Malpas was a stockbroker of the parish of St Mildred Poultry in London and owned land in
Stepney, Moor Street in Soho and Somerset Street in Aldgate. He married three times and his
third wife, Alice, was Mary Robarts’ (nee Cowley) executrix.
• Robert: 1713 – bef 1772.
In his will, dated 1698 and calling himself Abraham Roberts, he left all his worldly goods to his wife:
In the name of God Amen the nineteenth day of November anno domini 1698 and in the tenth year of the reign of our sovereign lord William the third by the grace of God King of England, Scotland, France and Ireland, defender of the faith I Abraham Roberts of the parish of Stepney and county of Middlesex, Mariner, being in health of body and of good and perfect mind and remembrance, thanks be to almighty God for the same and calling to remembrance the uncertain estate of this transitory life and that all flesh must yield unto death when it pleases God to call I do make and declare this my last will and testament in manner and form following (that is to say) adjouring and disposing all such temporal estate as it has pleased the almighty God to bestow upon me.
And I do hereby nominate and appoint my said loving wife to be full and sole executrix of this my last will and I do hereby {illegible - probably renounce} revoke and make void all former and other wills by me heretofore made in witness whereof I the said Abraham Roberts have hereunto set my hand and seal on the day and month and year first above written.

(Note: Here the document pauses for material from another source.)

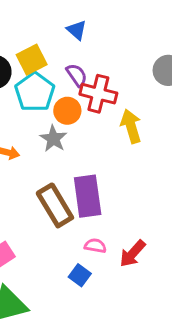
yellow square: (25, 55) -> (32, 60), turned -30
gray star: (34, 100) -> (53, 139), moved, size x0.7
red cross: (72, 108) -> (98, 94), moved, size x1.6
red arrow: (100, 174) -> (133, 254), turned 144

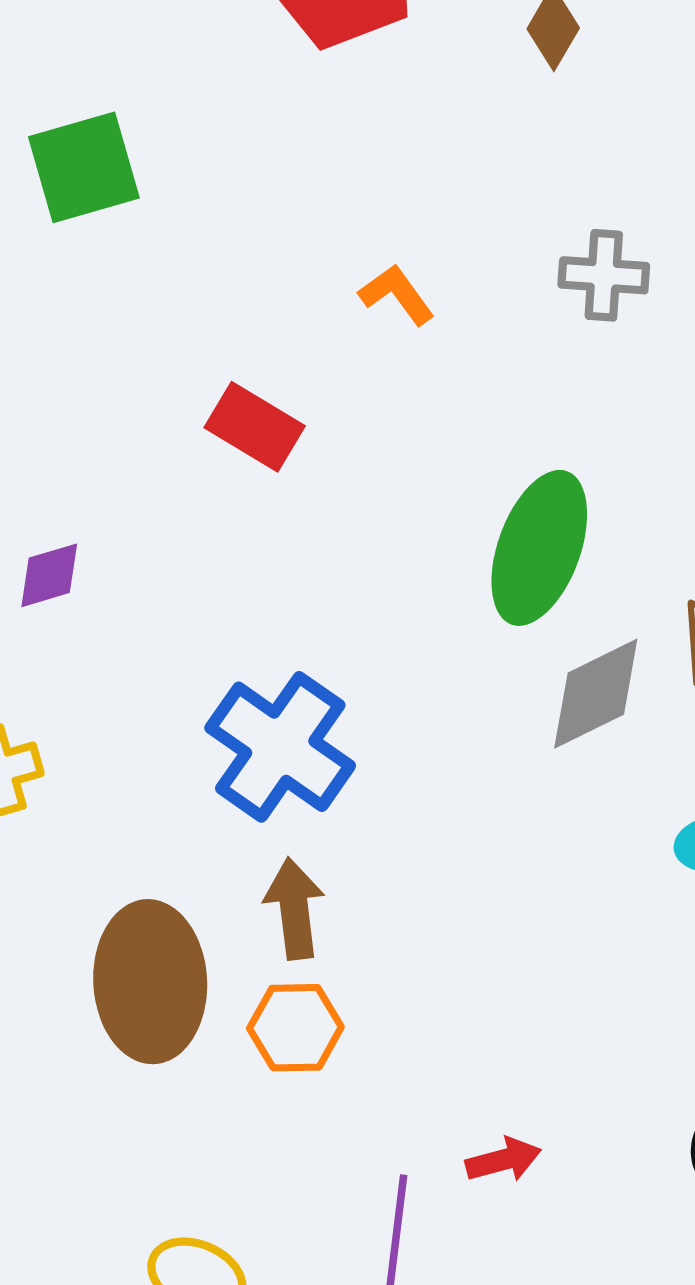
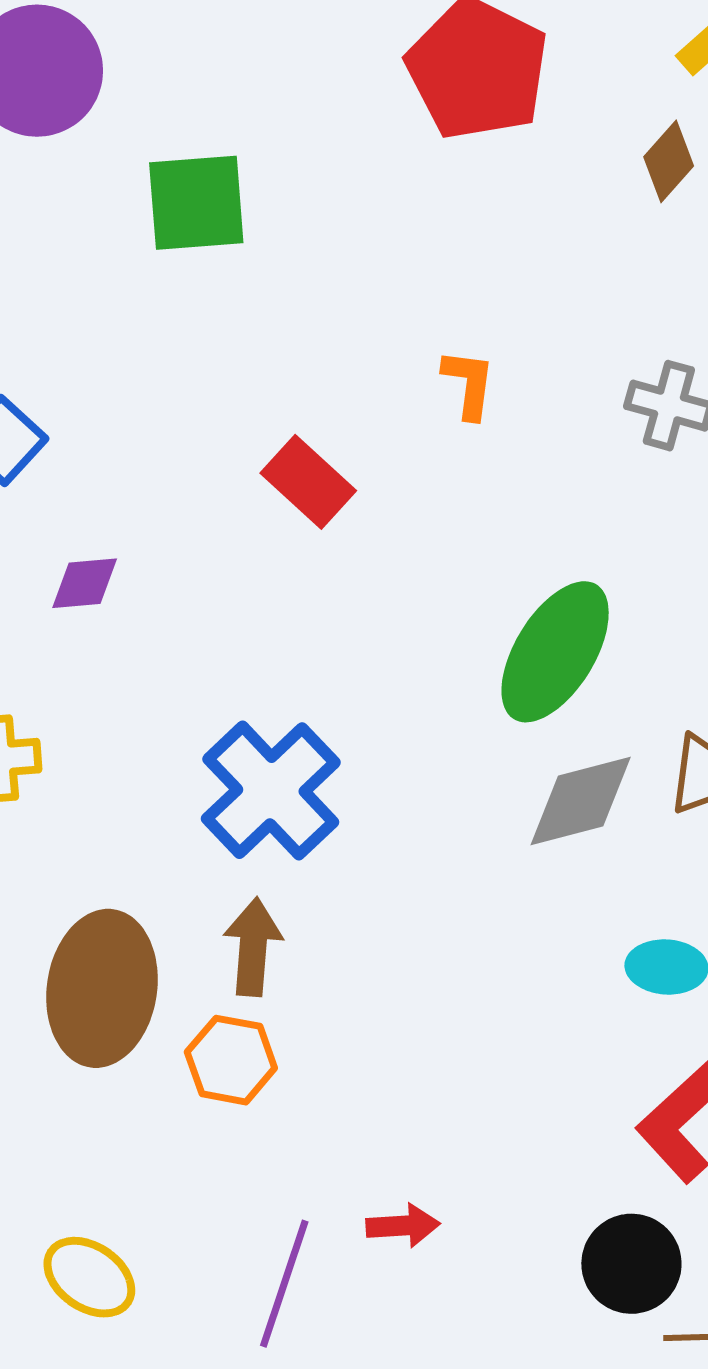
orange L-shape: (397, 295) -> (469, 384), turned 32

Signed, sealed and delivered, published and declared by the testator as and for his last will and testament in the presence of us Jonathon Booth, Mary Carpenter, George Carpenter.
Proved 23 Jan 1716/7
Abraham died, aged 47, in 1716 and was survived by Mary who lived until 1772. In her will Mary instructed that all her goods and chattels should be sold and the proceeds from the sale and the rest and residue of her estate should be equally divided between her four grandsons Captain Samuel Wildey Robarts, Mr. Abraham Robarts, Mr. George Robarts and Mr. Anthony Malpas. Her executrix was Alice Malpas, Anthony’s stepmother, who was Anthony Malpas’s 3rd wife.